> [TASK OBJECTIVE]:
Could you print each entry below verbatim while omitting the pictures?

> [WORKING DATA]:
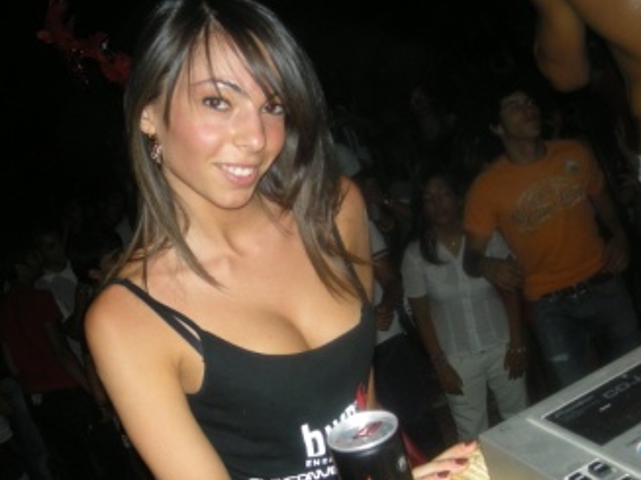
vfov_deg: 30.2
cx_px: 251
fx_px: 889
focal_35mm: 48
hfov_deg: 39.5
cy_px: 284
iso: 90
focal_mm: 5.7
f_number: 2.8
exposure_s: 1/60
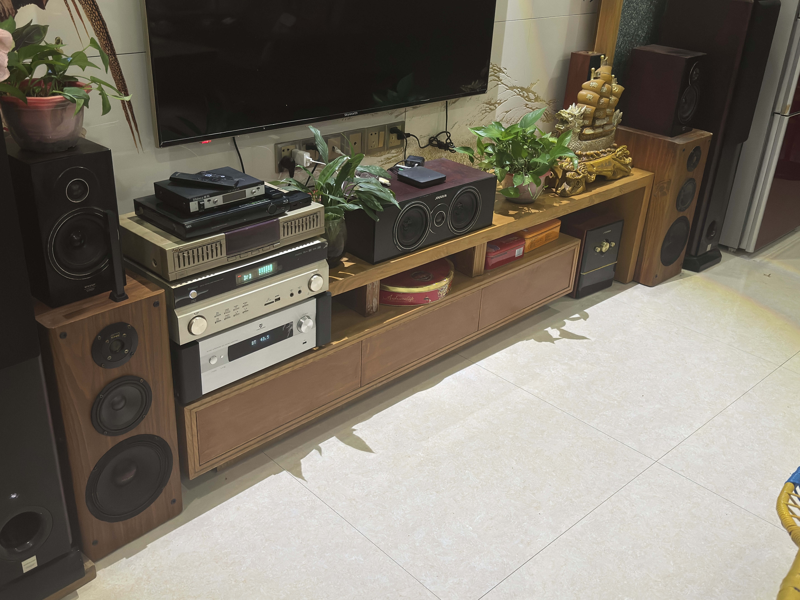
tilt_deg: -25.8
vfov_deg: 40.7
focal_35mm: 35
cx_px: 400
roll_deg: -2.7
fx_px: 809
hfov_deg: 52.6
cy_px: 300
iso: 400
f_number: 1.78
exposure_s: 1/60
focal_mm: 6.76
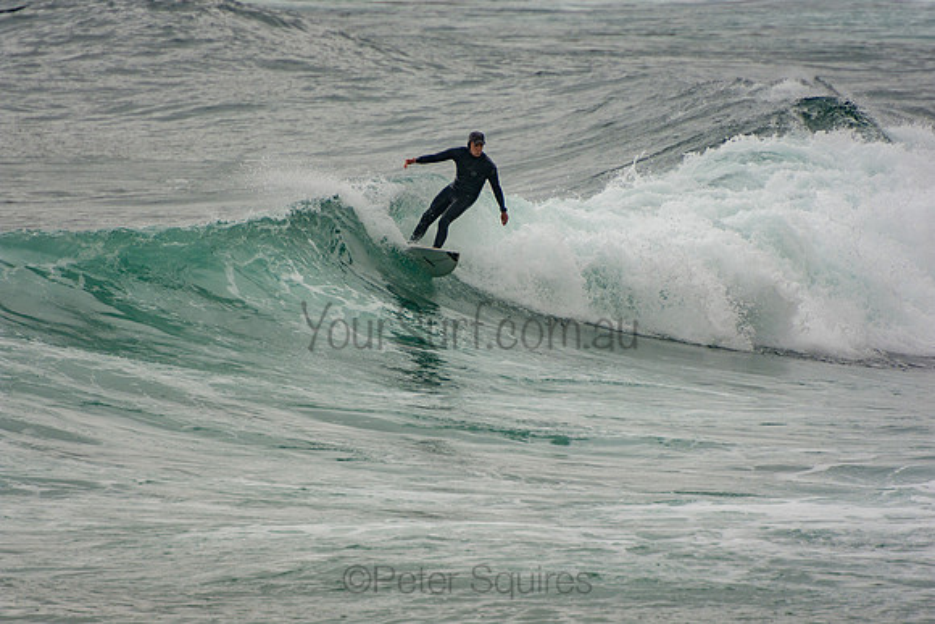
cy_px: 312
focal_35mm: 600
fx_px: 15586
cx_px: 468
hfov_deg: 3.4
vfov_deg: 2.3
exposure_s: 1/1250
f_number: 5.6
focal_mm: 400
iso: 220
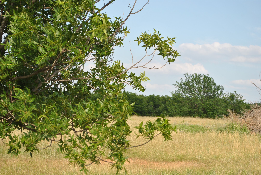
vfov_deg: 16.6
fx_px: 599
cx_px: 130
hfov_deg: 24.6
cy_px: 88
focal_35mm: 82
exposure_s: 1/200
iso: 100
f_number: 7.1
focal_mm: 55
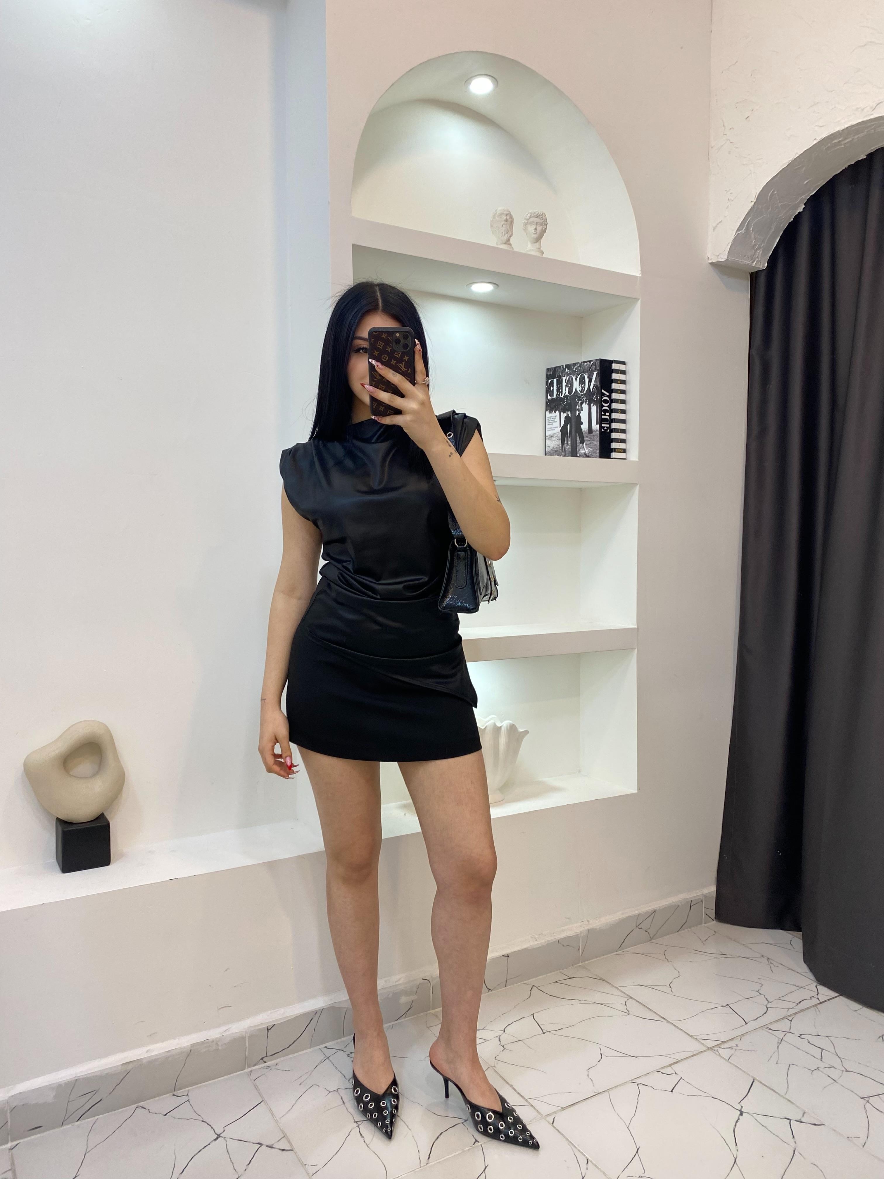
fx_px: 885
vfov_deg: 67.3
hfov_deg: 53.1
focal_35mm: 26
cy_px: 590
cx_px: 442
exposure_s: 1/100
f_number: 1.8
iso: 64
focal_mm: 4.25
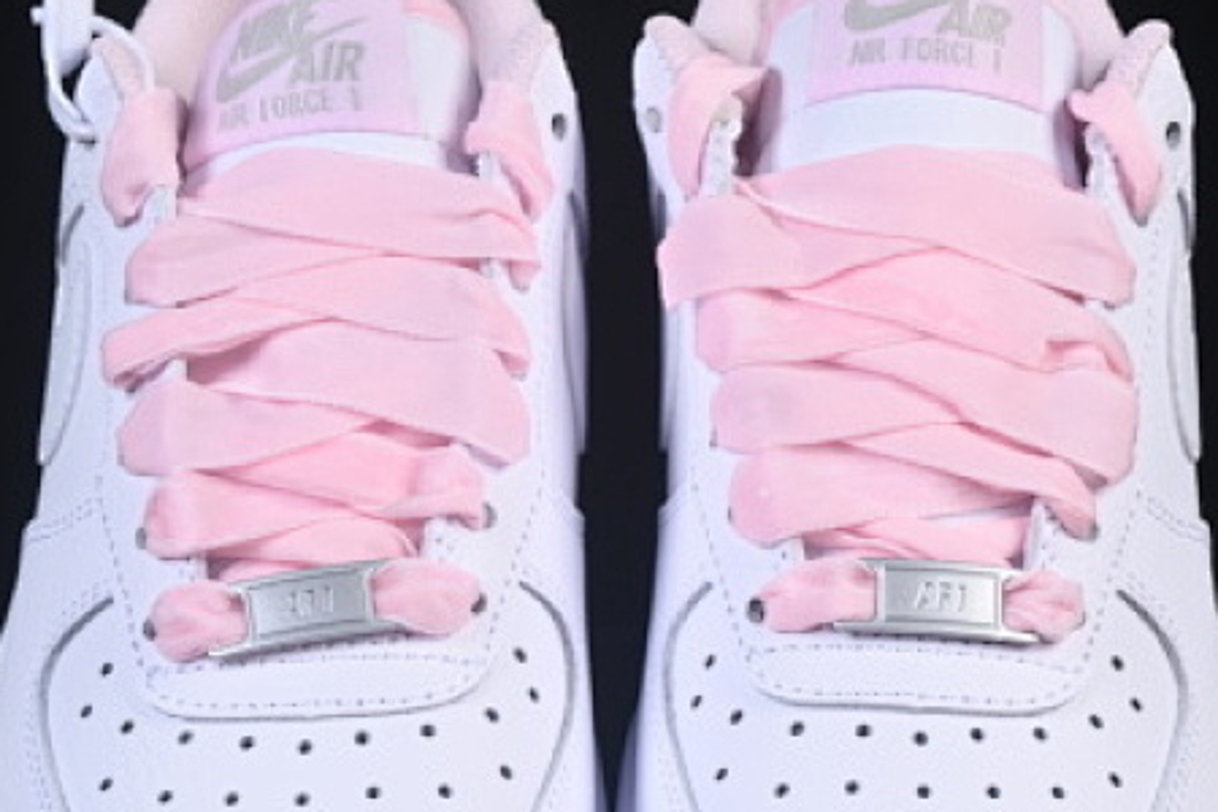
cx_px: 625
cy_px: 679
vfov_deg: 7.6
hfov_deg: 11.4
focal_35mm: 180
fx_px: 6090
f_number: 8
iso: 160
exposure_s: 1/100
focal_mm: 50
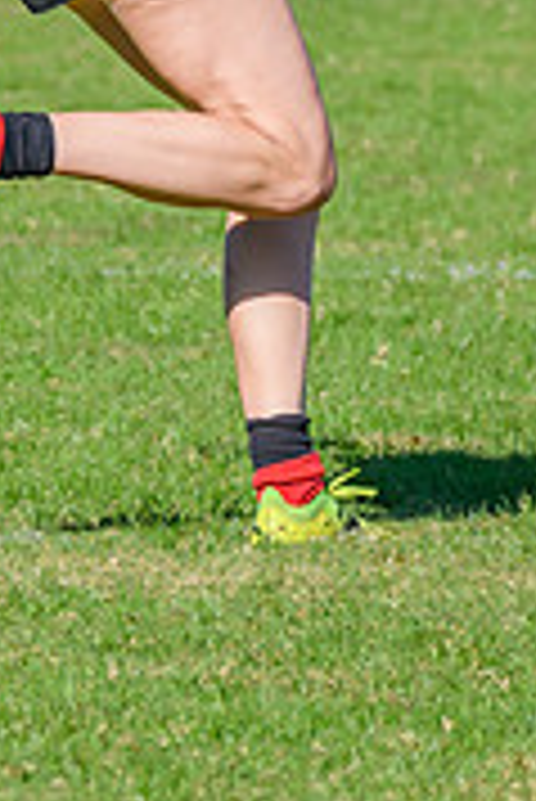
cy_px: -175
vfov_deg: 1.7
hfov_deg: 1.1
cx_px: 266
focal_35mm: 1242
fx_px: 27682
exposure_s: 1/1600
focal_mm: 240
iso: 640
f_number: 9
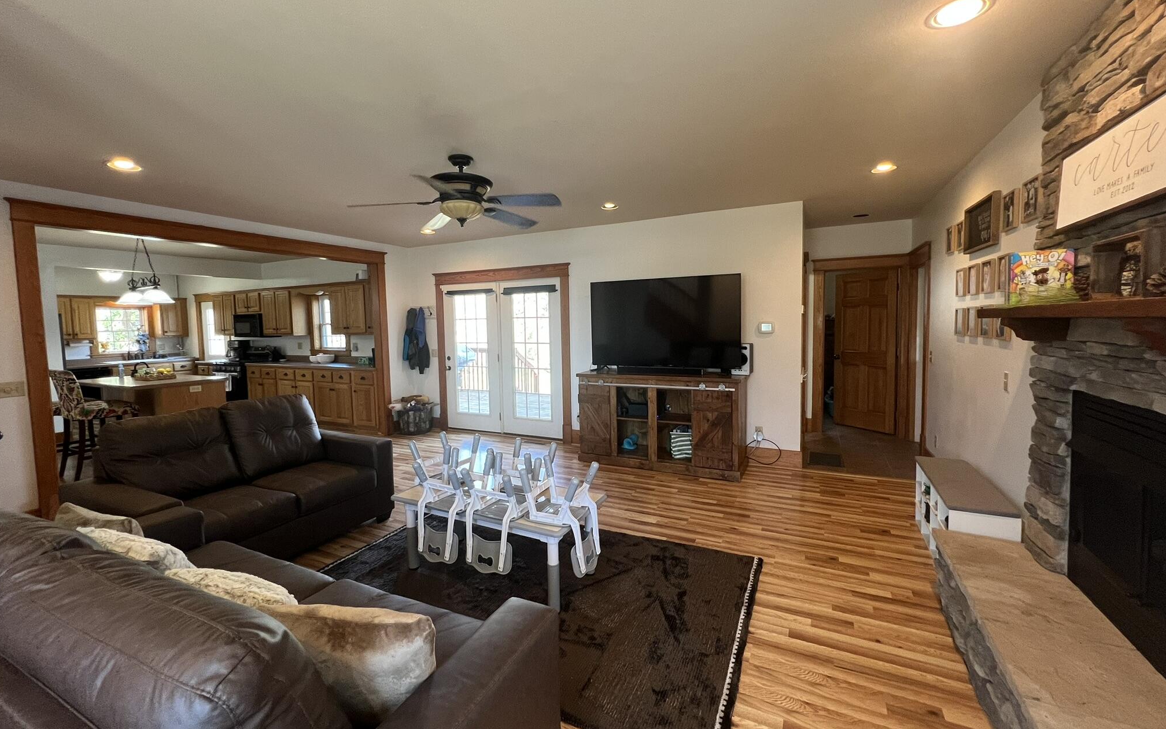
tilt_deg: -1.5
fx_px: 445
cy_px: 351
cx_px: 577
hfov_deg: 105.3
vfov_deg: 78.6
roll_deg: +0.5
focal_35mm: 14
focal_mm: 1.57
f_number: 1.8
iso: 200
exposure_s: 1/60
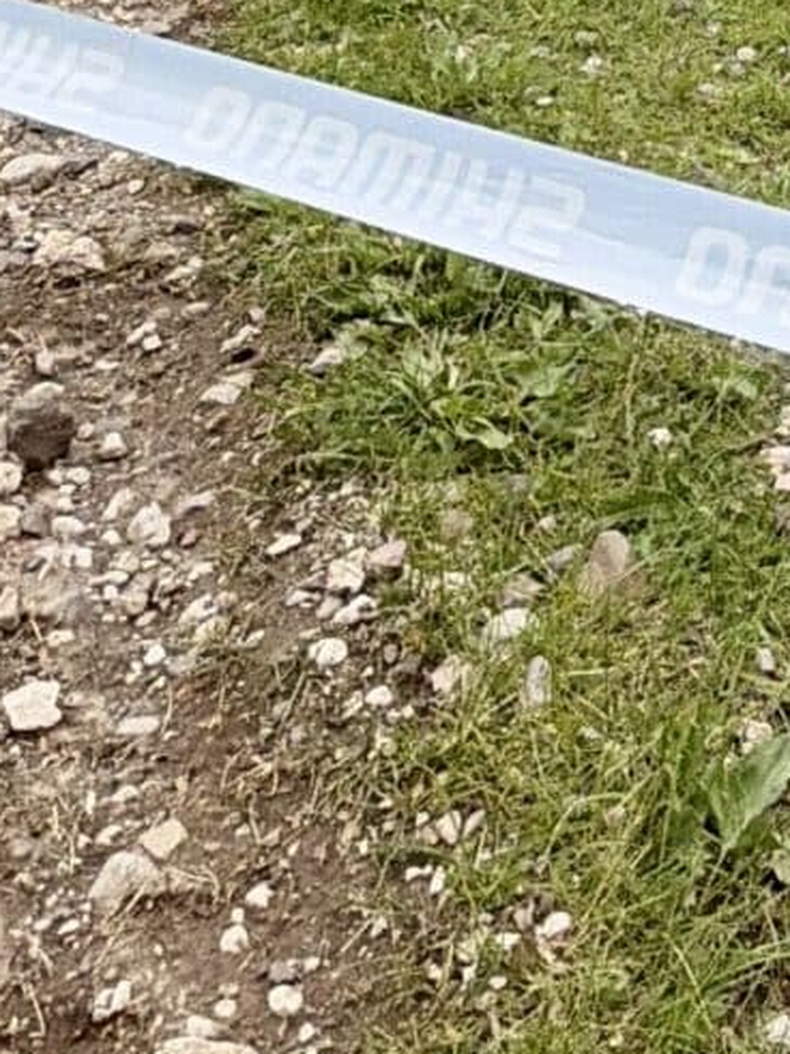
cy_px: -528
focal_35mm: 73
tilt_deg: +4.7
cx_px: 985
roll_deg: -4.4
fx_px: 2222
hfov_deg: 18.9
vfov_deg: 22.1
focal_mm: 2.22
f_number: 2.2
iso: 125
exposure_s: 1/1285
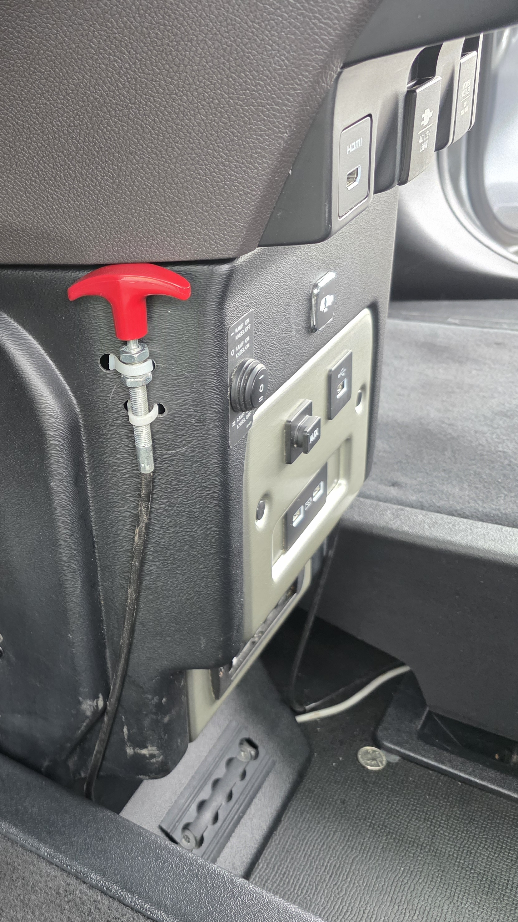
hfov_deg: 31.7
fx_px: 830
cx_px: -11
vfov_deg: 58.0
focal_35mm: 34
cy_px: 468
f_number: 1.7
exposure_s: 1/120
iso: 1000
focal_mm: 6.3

> [SOLUTION]:
vfov_deg: 30.2
cx_px: 251
fx_px: 889
focal_35mm: 48
hfov_deg: 39.5
cy_px: 284
iso: 90
focal_mm: 5.7
f_number: 2.8
exposure_s: 1/60
tilt_deg: -25.8
vfov_deg: 40.7
focal_35mm: 35
cx_px: 400
roll_deg: -2.7
fx_px: 809
hfov_deg: 52.6
cy_px: 300
iso: 400
f_number: 1.78
exposure_s: 1/60
focal_mm: 6.76
cy_px: 312
focal_35mm: 600
fx_px: 15586
cx_px: 468
hfov_deg: 3.4
vfov_deg: 2.3
exposure_s: 1/1250
f_number: 5.6
focal_mm: 400
iso: 220
vfov_deg: 16.6
fx_px: 599
cx_px: 130
hfov_deg: 24.6
cy_px: 88
focal_35mm: 82
exposure_s: 1/200
iso: 100
f_number: 7.1
focal_mm: 55
fx_px: 885
vfov_deg: 67.3
hfov_deg: 53.1
focal_35mm: 26
cy_px: 590
cx_px: 442
exposure_s: 1/100
f_number: 1.8
iso: 64
focal_mm: 4.25
cx_px: 625
cy_px: 679
vfov_deg: 7.6
hfov_deg: 11.4
focal_35mm: 180
fx_px: 6090
f_number: 8
iso: 160
exposure_s: 1/100
focal_mm: 50
cy_px: -175
vfov_deg: 1.7
hfov_deg: 1.1
cx_px: 266
focal_35mm: 1242
fx_px: 27682
exposure_s: 1/1600
focal_mm: 240
iso: 640
f_number: 9
tilt_deg: -1.5
fx_px: 445
cy_px: 351
cx_px: 577
hfov_deg: 105.3
vfov_deg: 78.6
roll_deg: +0.5
focal_35mm: 14
focal_mm: 1.57
f_number: 1.8
iso: 200
exposure_s: 1/60
cy_px: -528
focal_35mm: 73
tilt_deg: +4.7
cx_px: 985
roll_deg: -4.4
fx_px: 2222
hfov_deg: 18.9
vfov_deg: 22.1
focal_mm: 2.22
f_number: 2.2
iso: 125
exposure_s: 1/1285
hfov_deg: 31.7
fx_px: 830
cx_px: -11
vfov_deg: 58.0
focal_35mm: 34
cy_px: 468
f_number: 1.7
exposure_s: 1/120
iso: 1000
focal_mm: 6.3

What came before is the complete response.